Horowitz was just beginning his report last Aug. 19, when Stollman appeared behind him, nudged him with the weapon and demanded that he read a rambling statement on the air about the Central Intelligence Agency and space aliens.

Within 30 seconds, the station ceased broadcasting.

Criticize News Director

Horowitz and others later criticized KNBC new director Tom Capra for seemingly putting the reporter's life at risk by cutting off the program. No one was hurt in the incident.

Stollman, the son of former KNBC pharmaceutical reporter Max Stollman, had gained entry to the studio by mentioning his father.

He was originally charged with felony false imprisonment and commercial burglary and faced a possible three-year sentence, Murphy said.

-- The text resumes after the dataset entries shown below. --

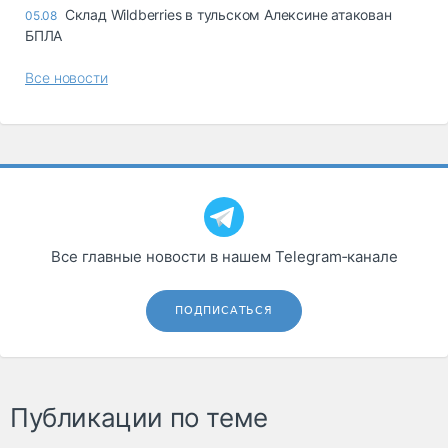
Склад Wildberries в тульском Алексине атакован
05.08
БПЛА
Все новости
Все главные новости в нашем Telegram‑канале
ПОДПИСАТЬСЯ
Публикации по теме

Last October, the Mental Health Department of the Superior Court determined that Stollman is gravely disabled as a result of a mental disorder and appointed his mother as his conservator. Murphy said he was ordered at that time to get psychiatric help.

Could Be Penalized

Prosecutors said that if Stollman discontinues his psychiatric treatment, he will be in violation of his probation and could be penalized by the court.

Horowitz said he "lost a lot of sleep for a lot of months" as a result of the incident, but noted that the case also had a "positive" effect, by calling attention to the dangers of toy guns.

Several cities--including Los Angeles and Burbank--have outlawed the sale of toy guns, and a similar bill, passed by the state Senate, is pending in the Assembly.